Orbene nel caso in esame i due imputati, con i motivi di appello, avevano posto il problema dell'efficienza causale delle loro condotte sottolineando, in particolare, come estremamente brevi fossero i periodi in relazione ai quali la sottoposizione all'esposizione alle fibre di amianto di C.G.C. (l'unico decesso per cui il primo giudice aveva ritenuto corresponsabili anche i due ricorrenti) poteva essere loro oggettivamente addebitata. P. C.R. aveva infatti svolto le funzioni di presidente del consiglio di amministrazione della soc. SILCA dal (OMISSIS) al (OMISSIS) mentre A.G. aveva rivestito la medesima carica dall'(OMISSIS) ma le lavorazioni pericolose erano cessate nel corso del (OMISSIS) in attuazione delle disposizioni contenute nella L. n. 257 del 1992 e comunque C.G.C. aveva cessato il lavoro nel (OMISSIS).

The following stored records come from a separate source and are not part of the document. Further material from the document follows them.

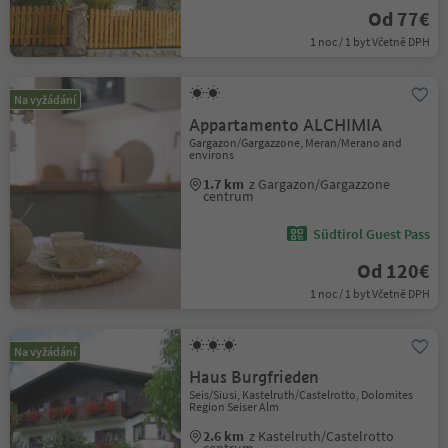
Od 77€
1 noc / 1 byt Včetně DPH
Na vyžádání
Appartamento ALCHIMIA
Gargazon/Gargazzone, Meran/Merano and
environs
1.7 km
z Gargazon/Gargazzone
centrum
Südtirol Guest Pass
Od 120€
1 noc / 1 byt Včetně DPH
Na vyžádání
Haus Burgfrieden
Seis/Siusi, Kastelruth/Castelrotto, Dolomites
Region Seiser Alm
2.6 km
z Kastelruth/Castelrotto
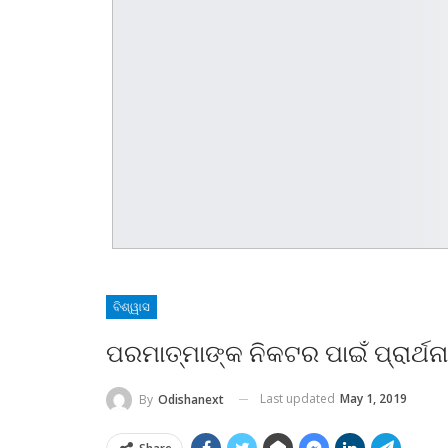
ବିଶ୍ୱାସ
ପରମାତ୍ମାଙ୍କ ନିକଟର ପାଇଁ ପ୍ରାର୍ଥନା
Last updated
May 1, 2019
By
Odishanext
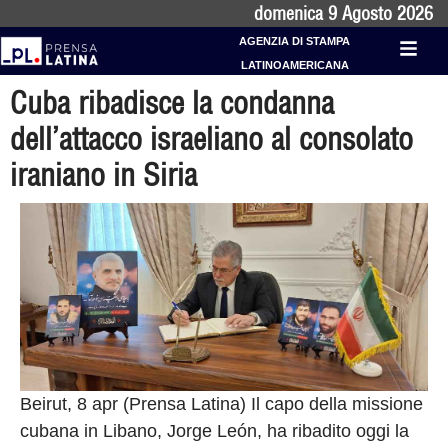
domenica 9 Agosto 2026
AGENZIA DI STAMPA
LATINOAMERICANA
Cuba ribadisce la condanna
dell’attacco israeliano al consolato
iraniano in Siria
Beirut, 8 apr (Prensa Latina) Il capo della missione
cubana in Libano, Jorge León, ha ribadito oggi la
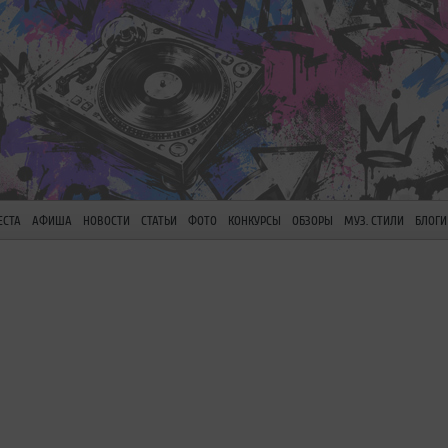
ЕСТА
АФИША
НОВОСТИ
СТАТЬИ
ФОТО
КОНКУРСЫ
ОБЗОРЫ
МУЗ. СТИЛИ
БЛОГИ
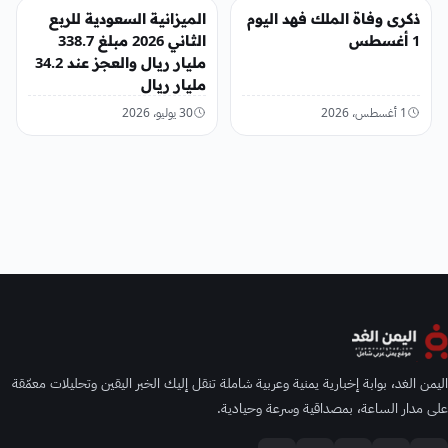
عربي ودولي
عربي ودولي
ذكرى وفاة الملك فهد اليوم
الميزانية السعودية للربع
1 أغسطس
الثاني 2026 مبلغ 338.7
مليار ريال والعجز عند 34.2
مليار ريال
1 أغسطس، 2026
30 يوليو، 2026
اليمن الغد، بوابة إخبارية يمنية وعربية شاملة تنقل إليك الخبر اليقين وتحليلات معمّقة
على مدار الساعة، بمصداقية وسرعة وحيادية.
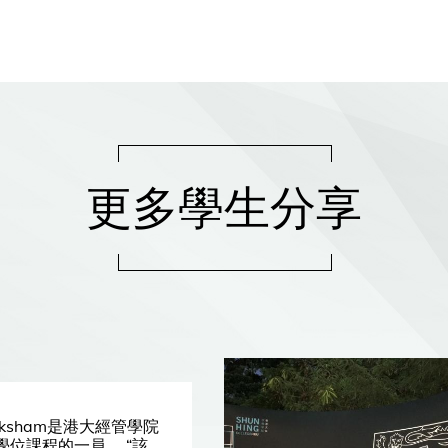
更多學生分享
ksham是港大經管學院
學位課程的一員。 “該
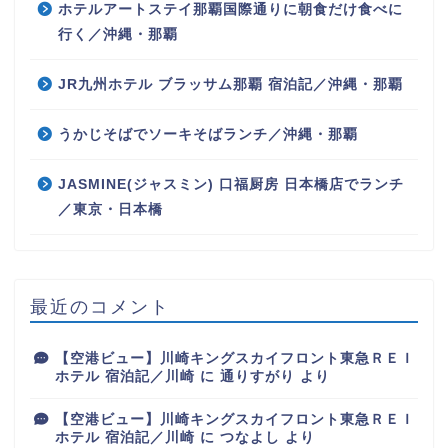
ホテルアートステイ那覇国際通りに朝食だけ食べに
行く／沖縄・那覇
JR九州ホテル ブラッサム那覇 宿泊記／沖縄・那覇
うかじそばでソーキそばランチ／沖縄・那覇
JASMINE(ジャスミン) 口福厨房 日本橋店でランチ
／東京・日本橋
最近のコメント
【空港ビュー】川崎キングスカイフロント東急ＲＥＩ
ホテル 宿泊記／川崎
に
通りすがり
より
【空港ビュー】川崎キングスカイフロント東急ＲＥＩ
ホテル 宿泊記／川崎
に
つなよし
より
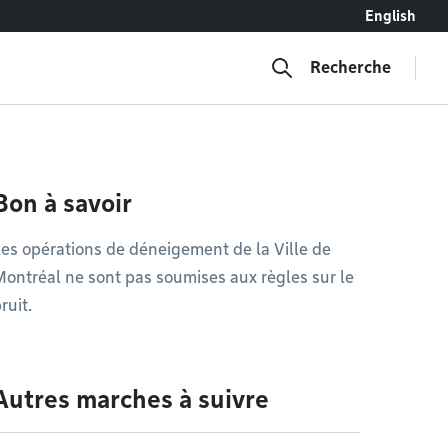
English
Recherche
Bon à savoir
es opérations de déneigement de la Ville de
ontréal ne sont pas soumises aux règles sur le
ruit.
Autres marches à suivre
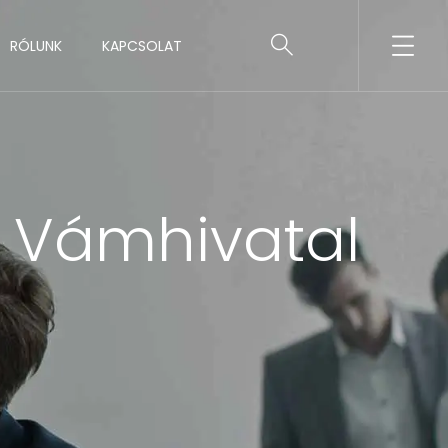
RÓLUNK
KAPCSOLAT
 Vámhivatal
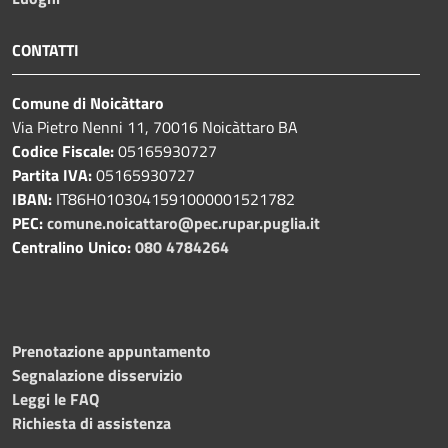
CONTATTI
Comune di Noicàttaro
Via Pietro Nenni 11, 70016 Noicàttaro BA
Codice Fiscale:
05165930727
Partita IVA:
05165930727
IBAN:
IT86H0103041591000001521782
PEC:
comune.noicattaro@pec.rupar.puglia.it
Centralino Unico:
080 4784264
Prenotazione appuntamento
Segnalazione disservizio
Leggi le FAQ
Richiesta di assistenza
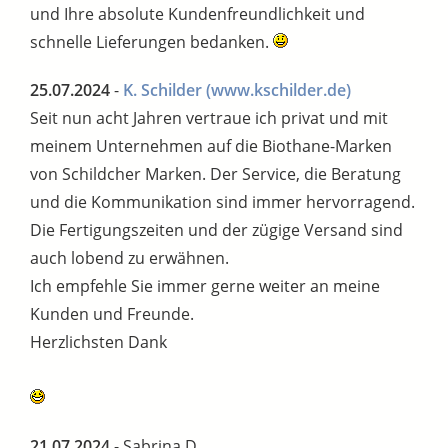
und Ihre absolute Kundenfreundlichkeit und
schnelle Lieferungen bedanken.
25.07.2024
-
K. Schilder
(www.kschilder.de)
Seit nun acht Jahren vertraue ich privat und mit
meinem Unternehmen auf die Biothane-Marken
von Schildcher Marken. Der Service, die Beratung
und die Kommunikation sind immer hervorragend.
Die Fertigungszeiten und der zügige Versand sind
auch lobend zu erwähnen.
Ich empfehle Sie immer gerne weiter an meine
Kunden und Freunde.
Herzlichsten Dank
21.07.2024
- Sabrina D.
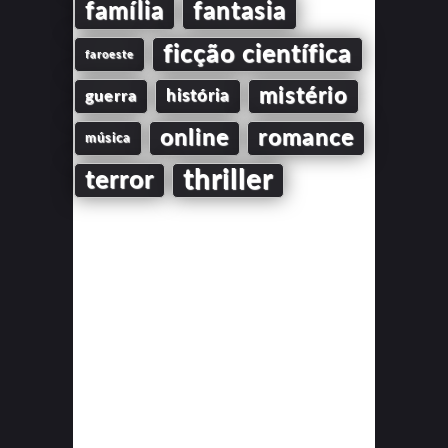
família
fantasia
ficção científica
faroeste
mistério
guerra
história
online
romance
música
thriller
terror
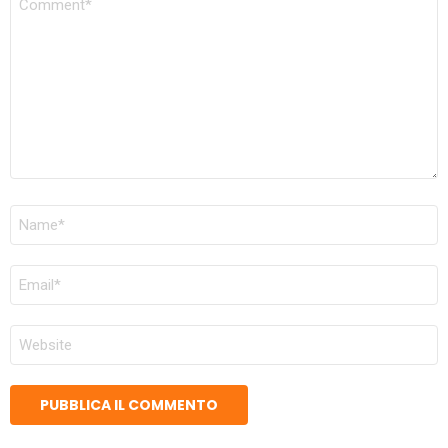
NOME
*
EMAIL
*
SITO
WEB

E' dunque da ritenere ormai incontestabilmente accertato che i due imputati abbiano sottoposto il lavoratore C.G.C. alle esposizioni più volte richiamate per un periodo, rispettivamente, di mesi dieci ( P.C.R.) e di mesi quattordici ( A. G.). A fronte della contestazione, contenuta nei motivi di appello, relativa alla insufficienza causale di queste esposizioni per la brevità dei periodi il giudice di appello avrebbe dovuto fornire di congrua motivazione la sua valutazione sugli effetti che la sottoposizione ad esposizione, anche per periodi della brevità indicata, poteva avere sull'abbreviazione della latenza delle malattie o sulla anticipazione degli effetti patologici ed in particolare sull'anticipazione del decesso di C.G.C..
La Corte di merito si è invece soffermata sul problema della rilevanza delle precedenti esposizioni ai fini dell'insorgenza del mesotelioma e sull'efficienza concausale di mesotelioma e asbestosi nel determinismo della morte di C.G.C. ma sull'efficienza causale delle condotte di A.G. e P.C.R. si è limitata ad affermare apoditticamente che la prosecuzione dell'esposizione anche nei periodi in cui i due imputati avevano ricoperto la carica indicata aveva cagionato "un aggravamento dell'asbestosi".
Di tale affermazione non viene data alcuna spiegazione nella sentenza impugnata.
E' ovvio che la prosecuzione di un'esposizione induce un aggravamento della patologia; ma se questo aggravamento non è tale da modificare significativamente i tempi e le modalità di un evento comunque destinato a verificarsi non può essere affermata l'efficienza causale della condotta di chi questa esposizione ha provocato o con sentito.
La sentenza impugnata - fermo restando l'accertamento delle cause della morte di C.G.C. e della natura colposa della condotta degli imputati - va dunque annullata sul punto concernente l'efficienza causale delle condotte colpose addebitate a P. C.R. e A.G. con rinvio alla corte d'Appello di Caltanissetta.
I rimanenti motivi proposti dai due imputati, riguardanti il trattamento sanzionatorio, devono ritenersi assorbiti.
Vanno invece confermate le statuizioni civili adottate nei confronti di P.A.G. che va condannato alla rifusione delle spese in favore della parte civile nella misura indicata in dispositivo.

P.Q.M.
La Corte Suprema di Cassazione, Sezione Quarta Penale, annulla la sentenza impugnata nei confronti di P.A.G. limitatamente all'omicidio colposo in danno di C.M. perchè il reato è estinto per prescrizione.
Rigetta nel resto il predetto ricorso e rinvia alla Corte d'Appello di Caltanissetta per la determinazione della pena.
Condanna il P.A.G. alla rifusione delle spese a favore delle costituite parti civili che liquida in complessivi Euro 2.500,00 oltre spese generali, IVA e CPA come per legge.
Annulla inoltre la sentenza impugnata nei confronti di P. C.R. ed A.G. con rinvio alla predetta Corte d'Appello (altra sezione).
Così deciso in Roma, il 29 ottobre 2008.